Renate Schubert is a professor for economics at the Swiss Federal Institute for Technology in Zürich (ETHZ). She is author of numerous articles and books o n decision-making under risk and uncertainty, on energy and environmental issues, on developing countries’ problems as well as on gender issues. By means of experiments and other empirical methods she tries to explain seemingly non-rational behavior and to lay the grounds for ways to improve welfare. Renate Schubert had been head of the Centre for Economic Research at ETHZ. In July 2007 she founded the Institute for Environmental Decisions (IED) which she headed until 2014. She has been member and chair of National Research Councils as well as Government and University Advisory Boards in several countries. She is a principal investigator in the FRS part of the Singapore- ETH Center.

Kevin Schawinski

Kevin Schawinski

Professor of galaxy and black hole astrophysics, ETH Zurich

 

Kevin Schawinski (born 1981) is Professor of galaxy and black hole astrophysics at ETH Zurich and the co-founder of the Galaxy Zoo online citizen science project, which has engaged over half a million people in scientific research.
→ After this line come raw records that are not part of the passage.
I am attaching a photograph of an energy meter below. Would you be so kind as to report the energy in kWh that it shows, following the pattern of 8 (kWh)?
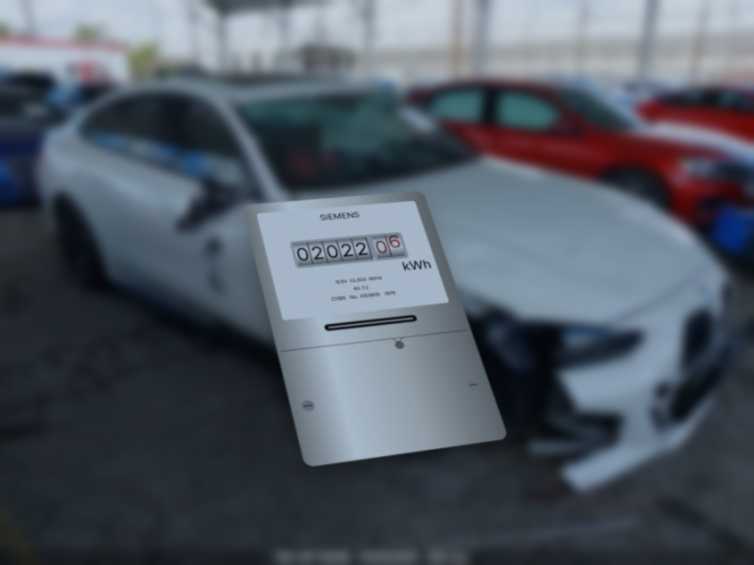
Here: 2022.06 (kWh)
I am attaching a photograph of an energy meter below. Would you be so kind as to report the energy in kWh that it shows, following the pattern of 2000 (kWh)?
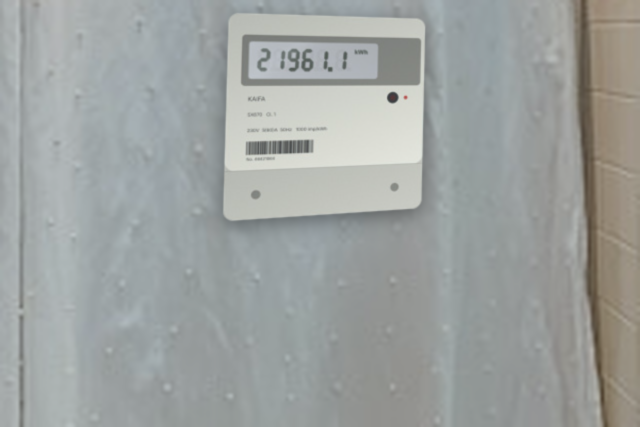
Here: 21961.1 (kWh)
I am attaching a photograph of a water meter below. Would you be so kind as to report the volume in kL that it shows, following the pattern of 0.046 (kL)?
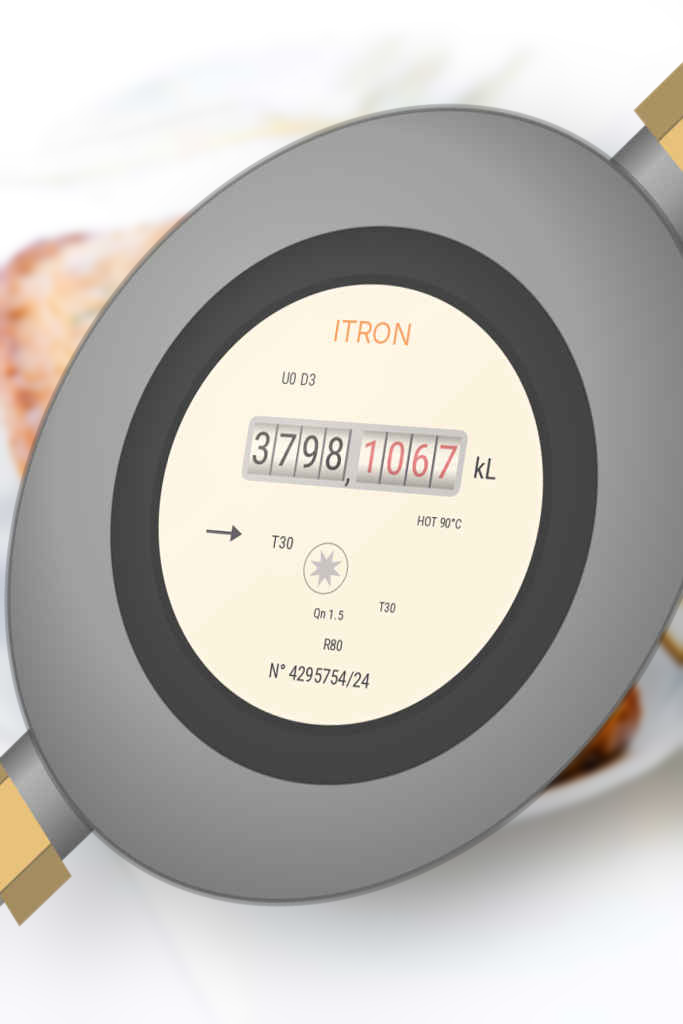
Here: 3798.1067 (kL)
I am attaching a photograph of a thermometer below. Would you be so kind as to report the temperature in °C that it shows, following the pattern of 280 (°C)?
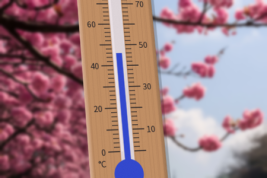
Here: 46 (°C)
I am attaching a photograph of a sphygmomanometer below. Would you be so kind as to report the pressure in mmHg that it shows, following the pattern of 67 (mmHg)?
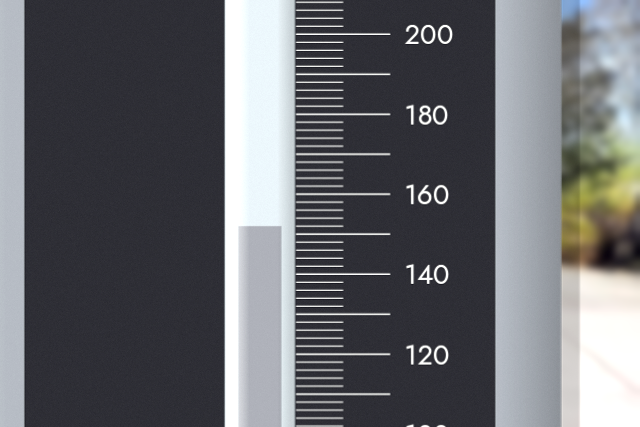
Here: 152 (mmHg)
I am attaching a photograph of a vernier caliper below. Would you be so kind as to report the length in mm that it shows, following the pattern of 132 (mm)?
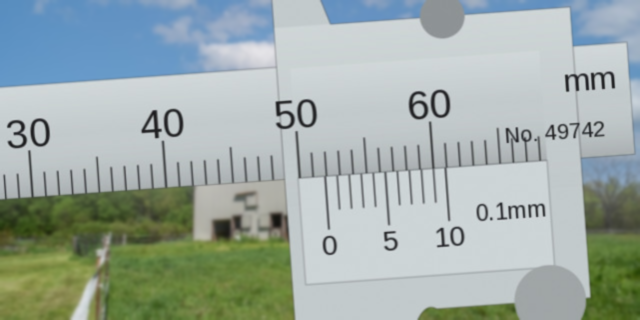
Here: 51.9 (mm)
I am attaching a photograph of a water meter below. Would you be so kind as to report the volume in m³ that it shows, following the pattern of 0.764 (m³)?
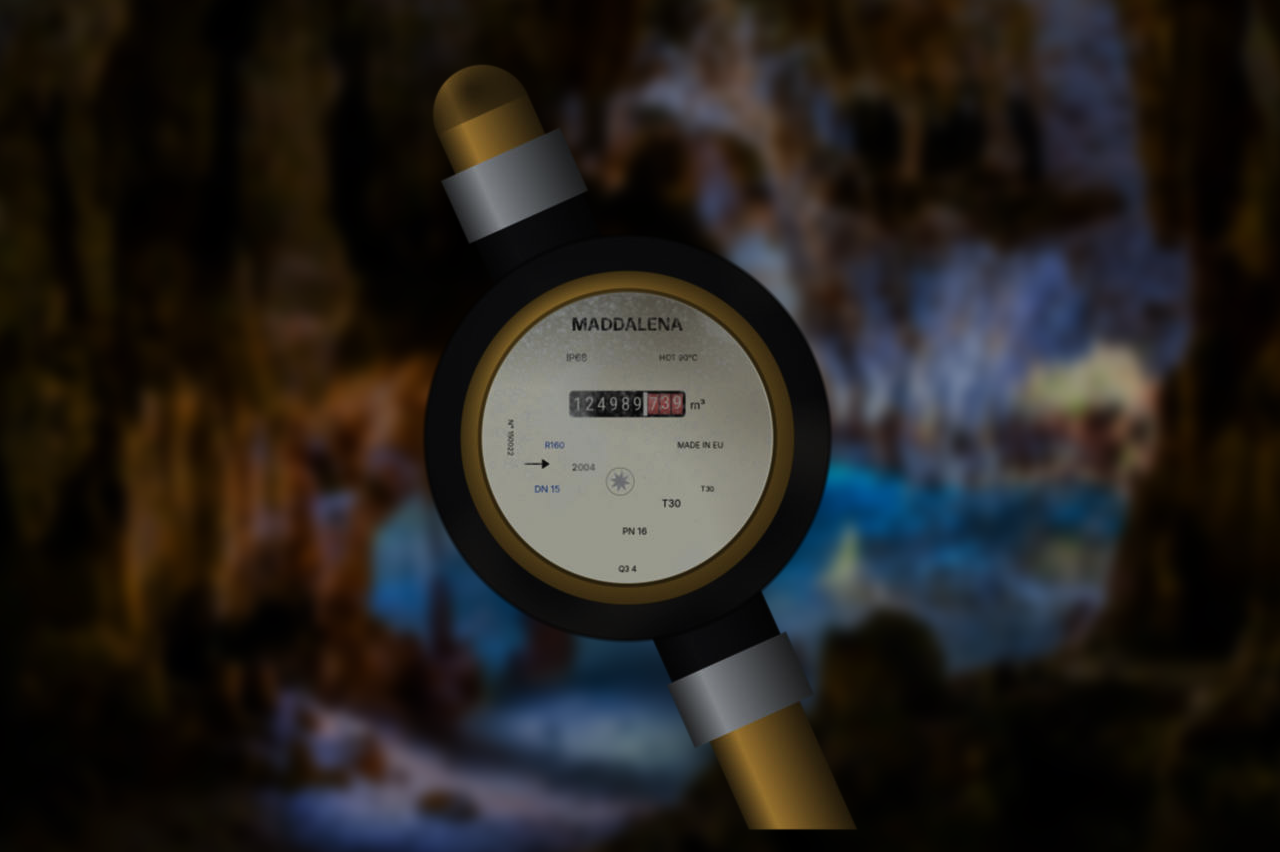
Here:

His research focuses on the impact of the energy released by black hole growth on the formation and evolution of galaxies and discovering the ultimate origin of supermassive black holes in the Universe. After completing his D.Phil in three years at Oxford University, for which he won the Royal Astronomical Society's thesis prize, he moved to Yale University and won a NASA Einstein Fellowship. He has now returned to Switzerland as an SNF professor. He a passionate supporter of public involvement in scientific research.